En attendant le 10août2015, date prévue pour l’ouverture d’une nouvelle session extraordinaire du Sénat, la polémique a gagné toute la classe politique. Si, dans la MP l’on adhère à cette démarche, l’Opposition étale ouvertement sa désapprobation. Néanmoins, l’on sait que les sénateurs ont été rappelés à l’Hémicycle pour se prononcer clairement, à l’instar des députés nationaux, sur le projet de loi portant répartition des sièges aux élections municipales et locales. Le forcing est tel qu’au Palais du peuple règnerait désormais l’arbitraire.
Recalé en première session extraordinaire du Parlement, le Sénat a été convoqué en une nouvelle session, toute aussi extraordinaire, le 10 août2015. Une première dans l’histoire parlementaire de la 3ème République.
Dans une démocratie moderne, l’organisation et le fonctionnement des institutions sont régis par la loi fondamentale. Les textes réglementaires raffinent les dispositions constitutionnelles au regard de la spécificité de chaque institution publique. C’est suivant cette logique et au nom de la séparation des pouvoirs, principe cher à toute démocratie, que la République démocratique du Congo s’est résolue, depuis les élections générales de 2006, de se comporter enfin comme une nation moderne et véritablement démocratique.
AU NOM DE L’ARBITRAIRE
Après une longue période de guerre et une transition issue de l’Accord global et inclusif de Sun City (Afrique du Sud 2002), la RDC s’est engagée en 2006 dans une nouvelle ère démocratique qui a inauguré la 3ème République dotée des institutions clairement définies.
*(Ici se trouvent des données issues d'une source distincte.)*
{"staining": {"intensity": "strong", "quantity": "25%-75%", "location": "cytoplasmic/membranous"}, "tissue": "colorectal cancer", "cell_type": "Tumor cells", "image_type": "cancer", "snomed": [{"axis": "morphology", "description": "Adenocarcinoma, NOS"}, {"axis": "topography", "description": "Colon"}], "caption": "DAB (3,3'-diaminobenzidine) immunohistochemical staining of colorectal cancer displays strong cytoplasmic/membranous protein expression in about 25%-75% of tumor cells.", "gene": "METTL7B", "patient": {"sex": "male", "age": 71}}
La section 2 de la Constitution de 2006 consacrée au pouvoir précise à l’alinéa 1 de son article 100 :« Le Pouvoir législatif est exercé par un Parlement composé de deux Chambres l’Assemblée nationale et le Sénat ». Au regard de cette disposition, c’est successivement que les deux Chambres votent des lois, contrôlent le gouvernement, les entreprises publiques ainsi que les établissements et les services publics. Volonté du peuple à travers le législateur.
D’une certaine manière, en prévoyant un Parlement bicaméral, le législateur a eu le souci de ne pas confier le pouvoir législatif à une seule Chambre ou de permettre à une des Chambres le soin d’étouffer l’autre en faisant triompher, de façon délibérée, son point de vue. Cela s’appelle veiller à l’équilibre des institutions.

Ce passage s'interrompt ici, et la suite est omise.